The plasmid’s annotation showed a significant number of proteins related to toxins, such as an RHS repeat-associated core domain that secretes an exotoxin, and the HicA family toxin. In addition, the plasmid contains proteins that confer its host resistance to oxidative stress by camphor, arsenic, and copper, as well as other environmental stressors. In addition, the ImmA peptidase gene is present in the plasmid that is present in a conjugative transposon and assists in horizontal gene transfer (20).

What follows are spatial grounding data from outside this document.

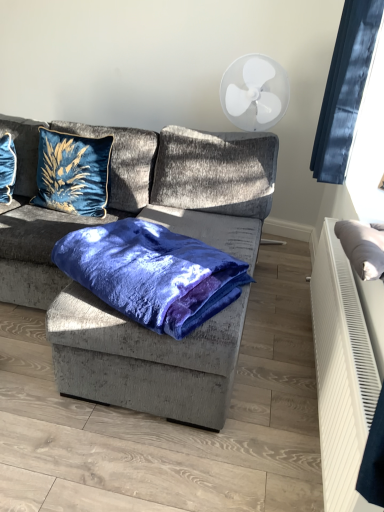
Question: Considering the relative sizes of velvet blue blanket at center and gray fabric pillow at right, which ranks as the 1th pillow in front-to-back order, in the image provided, is velvet blue blanket at center thinner than gray fabric pillow at right, which ranks as the 1th pillow in front-to-back order,?

Choices:
 (A) no
 (B) yes

Answer: (A)

Question: From the image's perspective, is velvet blue blanket at center on gray fabric pillow at right, the 1th pillow positioned from the right?

Choices:
 (A) no
 (B) yes

Answer: (A)

Question: Is gray fabric pillow at right, which ranks as the 1th pillow in front-to-back order, inside velvet blue blanket at center?

Choices:
 (A) yes
 (B) no

Answer: (B)

Question: From the image's perspective, is velvet blue blanket at center located beneath gray fabric pillow at right, which appears as the third pillow when viewed from the back?

Choices:
 (A) no
 (B) yes

Answer: (B)

Question: Is velvet blue blanket at center shorter than gray fabric pillow at right, which appears as the third pillow when viewed from the back?

Choices:
 (A) yes
 (B) no

Answer: (B)

Question: Looking at their shapes, would you say gray fabric pillow at right, which ranks as the 3th pillow in left-to-right order, is wider or thinner than velvet blue pillow at upper left, which is counted as the 3th pillow, starting from the front?

Choices:
 (A) wide
 (B) thin

Answer: (B)

Question: Do you think gray fabric pillow at right, which appears as the third pillow when viewed from the back, is within velvet blue pillow at upper left, which is counted as the 3th pillow, starting from the front, or outside of it?

Choices:
 (A) outside
 (B) inside

Answer: (A)

Question: In terms of height, does gray fabric pillow at right, which appears as the third pillow when viewed from the back, look taller or shorter compared to velvet blue pillow at upper left, which is counted as the 3th pillow, starting from the front?

Choices:
 (A) tall
 (B) short

Answer: (B)

Question: From the image's perspective, relative to velvet blue pillow at upper left, which is counted as the 3th pillow, starting from the front, is gray fabric pillow at right, which ranks as the 1th pillow in front-to-back order, above or below?

Choices:
 (A) below
 (B) above

Answer: (A)

Question: From the image's perspective, is velvet grey couch at center positioned above or below black fabric at upper right?

Choices:
 (A) above
 (B) below

Answer: (B)

Question: Is point (170, 145) closer or farther from the camera than point (342, 124)?

Choices:
 (A) closer
 (B) farther

Answer: (B)

Question: From a real-world perspective, relative to black fabric at upper right, is velvet grey couch at center vertically above or below?

Choices:
 (A) below
 (B) above

Answer: (A)

Question: In terms of width, does velvet grey couch at center look wider or thinner when compared to black fabric at upper right?

Choices:
 (A) thin
 (B) wide

Answer: (B)

Question: From a real-world perspective, is velvet blue pillow at upper left, acting as the 2th pillow starting from the front, positioned above or below velvet blue pillow at upper left, positioned as the 1th pillow in back-to-front order?

Choices:
 (A) below
 (B) above

Answer: (B)

Question: In terms of height, does velvet blue pillow at upper left, positioned as the 2th pillow in left-to-right order, look taller or shorter compared to velvet blue pillow at upper left, which is the 3th pillow from right to left?

Choices:
 (A) short
 (B) tall

Answer: (B)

Taxonomic identification was done using average nucleotide identity (ANI) analysis with Microbial Species Identifier (MiSI) (21) against a database of 6,387 bacterial RefSeq genomes with a text filter for type, synonym type, and proxytype and subsequently uses the getorf program with -find 3 option. This resulted in 79.8% similarity and 20% alignment fraction to Microbacterium hominis. Due to low ANI scores, Phyla-AMPHORA (22) and 16S rRNA identification were also performed using MarkerScanner.pl with added -DNA flag and MarkerAlignTrim.pl with options -WithReference and -OutputFormat phylip. Phylotyping.pl was run with default parameters. These resulted in 96.8% identity to the genus Microbacterium (minimum confidence, 1.0) and 100% identity to the genus Microbacterium, respectively, leading to the assignment of this organism to the Microbacterium genus.

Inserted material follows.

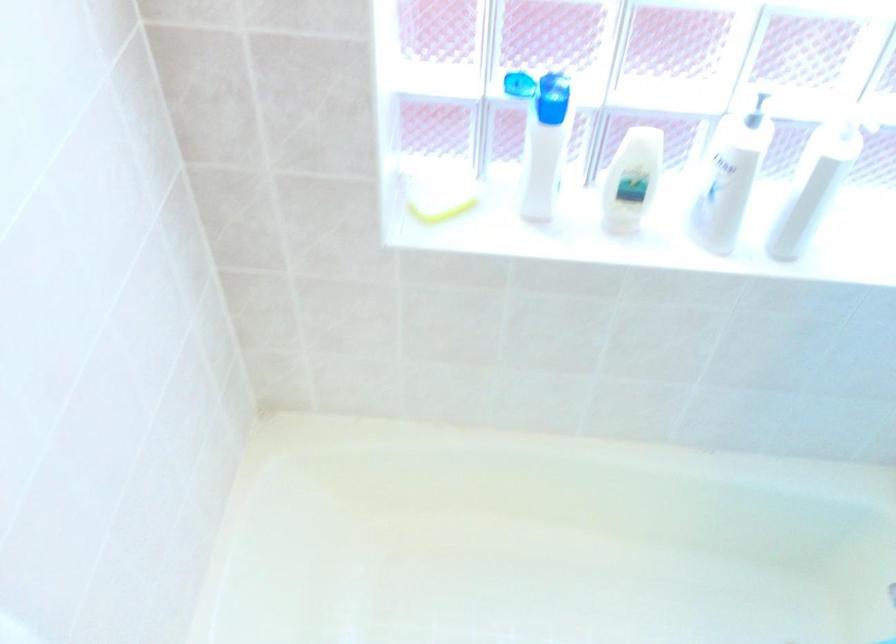
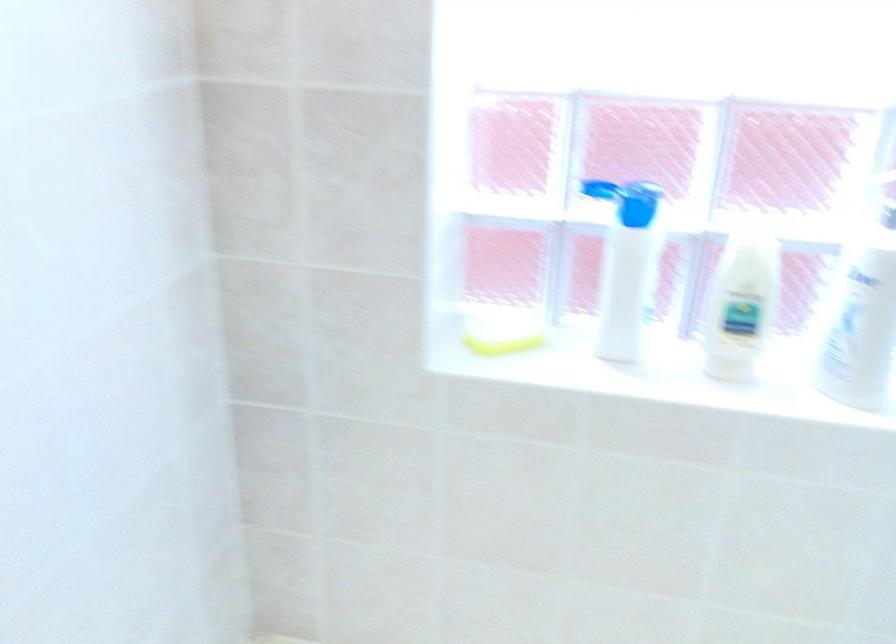
In the second image, find the point that corresponds to (x=633, y=180) in the first image.

(741, 305)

Functional annotation with Rapid Annotations using Subsystems Technology (RAST) (23–25) showed that most genes were associated with carbohydrates (360 genes), as well as amino acids and derivatives (312 genes). Furthermore, 11 were linked to carotenoids, suggesting that SGAir0570 is potentially pigmented. This could provide protection from UV light in the air. The strain might also be motile, as 32 genes for flagellar motility were detected.

Data availability.

The complete genome sequences of Microbacterium sp. SGAir0570 and its plasmid have been deposited in DDBJ/EMBL/GenBank under accession numbers CP027929 and CP027930, respectively, and in the SRA under accession numbers SRR8894405 and SRR8894406, respectively.